8. 360-Degree Feedback Programs
I have a primary school child, and if my child has something to say to his little friend, I encourage him to say it directly. I don't tell him, "Fill out this form, and we'll have the other kids fill out forms, too, and then we'll tell your friend what all the kids think of him, anonymously." Apart from the fact that my kid doesn't know what "anonymously" means, this is very bad coaching for a budding communicator. The 360-degree feedback system is a crutch for poor managers. We need more forthright discussion among our teams, not sneaky group feedback mechanisms masquerading as career development tools.
What to do instead?: Ditch the 360 system and teach your employees how to give one another constructive criticism. (Teach your managers how to do it, too.)
9. Mandatory Performance-Review Bell Curves
The evil twin to forced ranking systems is the annual review protocol that commands managers to assign their employees in equal numbers into groups of Poor, Fair, Good, Above Average, and Excellent employees. If a CEO has so little faith in his or her managers that she'd plan for, much less settle for, a workforce where 50% of the people range from so-so to dismal, that CEO requires too little from the management team.
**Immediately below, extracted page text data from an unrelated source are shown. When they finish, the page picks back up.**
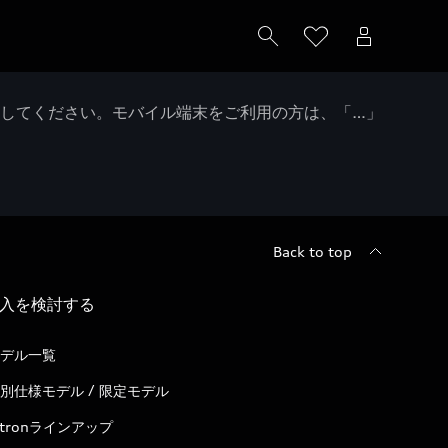
クしてください。モバイル端末をご利用の方は、「…」
Back to top
入を検討する
デル一覧
別仕様モデル / 限定モデル
-tronラインアップ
Forcing performance-review (and salary-increase) distributions into a bell curve exalts and institutionalises mediocrity.
What to do instead?: Set high standards for employee reviews and raise them every year. Counsel or remove managers who can't move past the easy Grade status, and trust the rest of your managers to review their employees fairly. If you can't trust your leadership team members to assess their employees, how can you trust them to manage at all?
10. Timekeeping Courtesy of Henry Ford
As you employ white-collar "knowledge workers" in your legal organisation, you're better off giving them challenging assignments and standing back than managing them like assembly-line workers. An obsession with arrival and departure times is not the way to signal to your employees, "We're expecting great things from you," and neither are picky payroll practices that require salaried employees to use fractions of sick and personal days to attend to pressing life situations. Nothing spells "you're a cog in the machine" like a policy that happily allows you to work until midnight on a client project, then docks your pay when you're half an hour late arriving to work the next day.
What to do instead?: Set goals with your salaried employees, see that they meet them, and leave the how-and-where issues to your brilliant team members to manage for themselves.